REQUIRED ACTION:
Leave the pictures aside and copy all the data exactly.

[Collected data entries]
· · · · · · ·
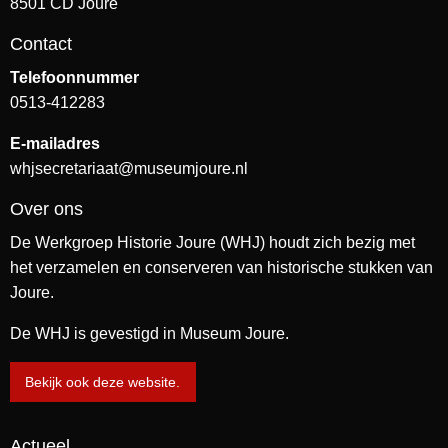
8501 CD Joure
Contact
Telefoonnummer
0513-412283
E-mailadres
whjsecretariaat@museumjoure.nl
Over ons
De Werkgroep Historie Joure (WHJ) houdt zich bezig met
het verzamelen en conserveren van historische stukken van
Joure.
De WHJ is gevestigd in Museum Joure.
Bekijk ook deze website.
Actueel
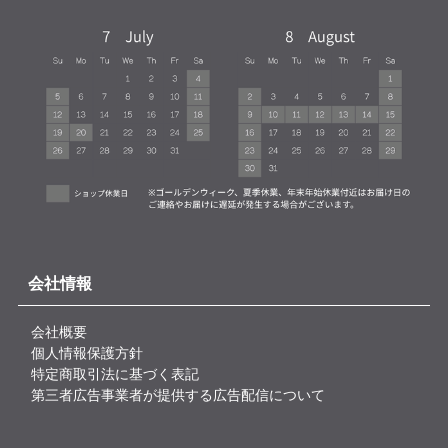
会社情報
会社概要
個人情報保護方針
特定商取引法に基づく表記
第三者広告事業者が提供する広告配信について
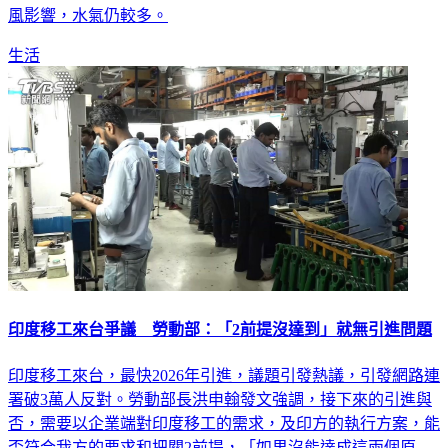
風影響，水氣仍較多。
生活
印度移工來台爭議 勞動部：「2前提沒達到」就無引進問題
印度移工來台，最快2026年引進，議題引發熱議，引發網路連
署破3萬人反對。勞動部長洪申翰發文強調，接下來的引進與
否，需要以企業端對印度移工的需求，及印方的執行方案，能
否符合我方的要求和把關2前提，「如果沒能達成這兩個原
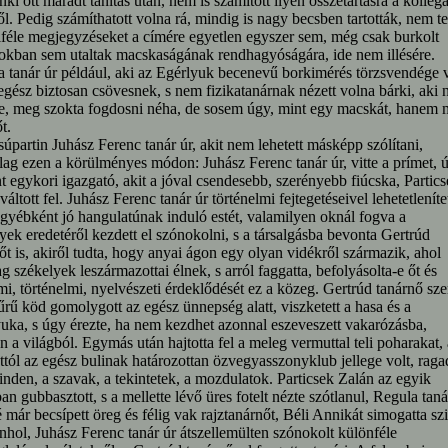
ki ott maradt tanítás után, nem is számított ilyen összetartásra a kollég
ől. Pedig számíthatott volna rá, mindig is nagy becsben tartották, nem te
éle megjegyzéseket a címére egyetlen egyszer sem, még csak burkolt
okban sem utaltak macskaságának rendhagyóságára, ide nem illésére.
 tanár úr például, aki az Egérlyuk becenevű borkimérés törzsvendége v
 egész biztosan csövesnek, s nem fizikatanárnak nézett volna bárki, aki
e, meg szokta fogdosni néha, de sosem úgy, mint egy macskát, hanem 
t.
úpartin Juhász Ferenc tanár úr, akit nem lehetett másképp szólítani,
lag ezen a körülményes módon: Juhász Ferenc tanár úr, vitte a prímet, 
nt egykori igazgató, akit a jóval csendesebb, szerényebb fiúcska, Partic
váltott fel. Juhász Ferenc tanár úr történelmi fejtegetéseivel lehetetleníte
egyébként jó hangulatúnak induló estét, valamilyen oknál fogva a
yek eredetéről kezdett el szónokolni, s a társalgásba bevonta Gertrúd
őt is, akiről tudta, hogy anyai ágon egy olyan vidékről származik, ahol
lag székelyek leszármazottai élnek, s arról faggatta, befolyásolta-e őt és
mi, történelmi, nyelvészeti érdeklődését ez a közeg. Gertrúd tanárnő sz
sűrű köd gomolygott az egész ünnepség alatt, viszketett a hasa és a
uka, s úgy érezte, ha nem kezdhet azonnal eszeveszett vakarózásba,
n a világból. Egymás után hajtotta fel a meleg vermuttal teli poharakat, 
tól az egész bulinak határozottan özvegyasszonyklub jellege volt, raga
inden, a szavak, a tekintetek, a mozdulatok. Particsek Zalán az egyik
an gubbasztott, s a mellette lévő üres fotelt nézte szótlanul, Regula taná
é már becsípett öreg és félig vak rajztanárnőt, Béli Annikát simogatta sz
hol, Juhász Ferenc tanár úr átszellemülten szónokolt különféle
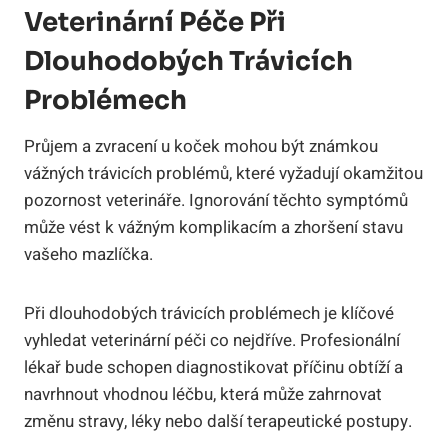
Veterinární Péče Při
Dlouhodobých Trávicích
Problémech
Průjem a zvracení u⁣ koček mohou‌ být​ známkou
vážných trávicích ⁣problémů, které vyžadují okamžitou
pozornost veterináře. Ignorování těchto symptómů
může vést⁣ k vážným komplikacím a​ zhoršení stavu‍
vašeho mazlíčka.
Při dlouhodobých trávicích problémech je klíčové
vyhledat veterinární péči‍ co‍ nejdříve. Profesionální‍
lékař ⁣bude schopen diagnostikovat ⁤příčinu⁢ obtíží⁣ a
navrhnout vhodnou léčbu, která⁤ může zahrnovat
změnu stravy, léky nebo další terapeutické postupy.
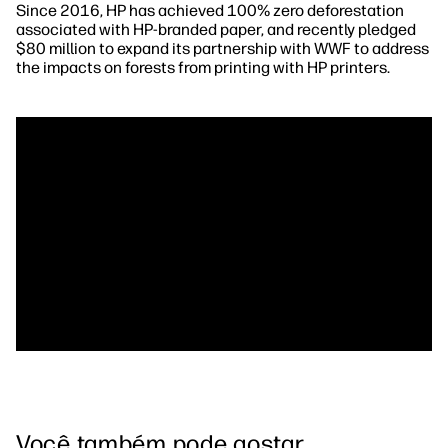
Since 2016, HP has achieved 100% zero deforestation
associated with HP-branded paper, and recently pledged
$80 million to expand its partnership with WWF to address
the impacts on forests from printing with HP printers.
Você também pode gostar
· · · · · · ·
WRITTEN SOLUTION:
8501 CD Joure
Contact
Telefoonnummer
0513-412283
E-mailadres
whjsecretariaat@museumjoure.nl
Over ons
De Werkgroep Historie Joure (WHJ) houdt zich bezig met
het verzamelen en conserveren van historische stukken van
Joure.
De WHJ is gevestigd in Museum Joure.
Bekijk ook deze website.
Actueel
会社情報
会社概要
個人情報保護方針
特定商取引法に基づく表記
第三者広告事業者が提供する広告配信について
風影響，水氣仍較多。
生活
印度移工來台爭議 勞動部：「2前提沒達到」就無引進問題
印度移工來台，最快2026年引進，議題引發熱議，引發網路連
署破3萬人反對。勞動部長洪申翰發文強調，接下來的引進與
否，需要以企業端對印度移工的需求，及印方的執行方案，能
否符合我方的要求和把關2前提，「如果沒能達成這兩個原
ki ott maradt tanítás után, nem is számított ilyen összetartásra a kollég
ől. Pedig számíthatott volna rá, mindig is nagy becsben tartották, nem te
éle megjegyzéseket a címére egyetlen egyszer sem, még csak burkolt
okban sem utaltak macskaságának rendhagyóságára, ide nem illésére.
 tanár úr például, aki az Egérlyuk becenevű borkimérés törzsvendége v
 egész biztosan csövesnek, s nem fizikatanárnak nézett volna bárki, aki
e, meg szokta fogdosni néha, de sosem úgy, mint egy macskát, hanem 
t.
úpartin Juhász Ferenc tanár úr, akit nem lehetett másképp szólítani,
lag ezen a körülményes módon: Juhász Ferenc tanár úr, vitte a prímet, 
nt egykori igazgató, akit a jóval csendesebb, szerényebb fiúcska, Partic
váltott fel. Juhász Ferenc tanár úr történelmi fejtegetéseivel lehetetleníte
egyébként jó hangulatúnak induló estét, valamilyen oknál fogva a
yek eredetéről kezdett el szónokolni, s a társalgásba bevonta Gertrúd
őt is, akiről tudta, hogy anyai ágon egy olyan vidékről származik, ahol
lag székelyek leszármazottai élnek, s arról faggatta, befolyásolta-e őt és
mi, történelmi, nyelvészeti érdeklődését ez a közeg. Gertrúd tanárnő sz
sűrű köd gomolygott az egész ünnepség alatt, viszketett a hasa és a
uka, s úgy érezte, ha nem kezdhet azonnal eszeveszett vakarózásba,
n a világból. Egymás után hajtotta fel a meleg vermuttal teli poharakat, 
tól az egész bulinak határozottan özvegyasszonyklub jellege volt, raga
inden, a szavak, a tekintetek, a mozdulatok. Particsek Zalán az egyik
an gubbasztott, s a mellette lévő üres fotelt nézte szótlanul, Regula taná
é már becsípett öreg és félig vak rajztanárnőt, Béli Annikát simogatta sz
hol, Juhász Ferenc tanár úr átszellemülten szónokolt különféle
Veterinární Péče Při
Dlouhodobých Trávicích
Problémech
Průjem a zvracení u⁣ koček mohou‌ být​ známkou
vážných trávicích ⁣problémů, které vyžadují okamžitou
pozornost veterináře. Ignorování těchto symptómů
může vést⁣ k vážným komplikacím a​ zhoršení stavu‍
vašeho mazlíčka.
Při dlouhodobých trávicích problémech je klíčové
vyhledat veterinární péči‍ co‍ nejdříve. Profesionální‍
lékař ⁣bude schopen diagnostikovat ⁤příčinu⁢ obtíží⁣ a
navrhnout vhodnou léčbu, která⁤ může zahrnovat
změnu stravy, léky nebo další terapeutické postupy.
Since 2016, HP has achieved 100% zero deforestation
associated with HP-branded paper, and recently pledged
$80 million to expand its partnership with WWF to address
the impacts on forests from printing with HP printers.
Você também pode gostar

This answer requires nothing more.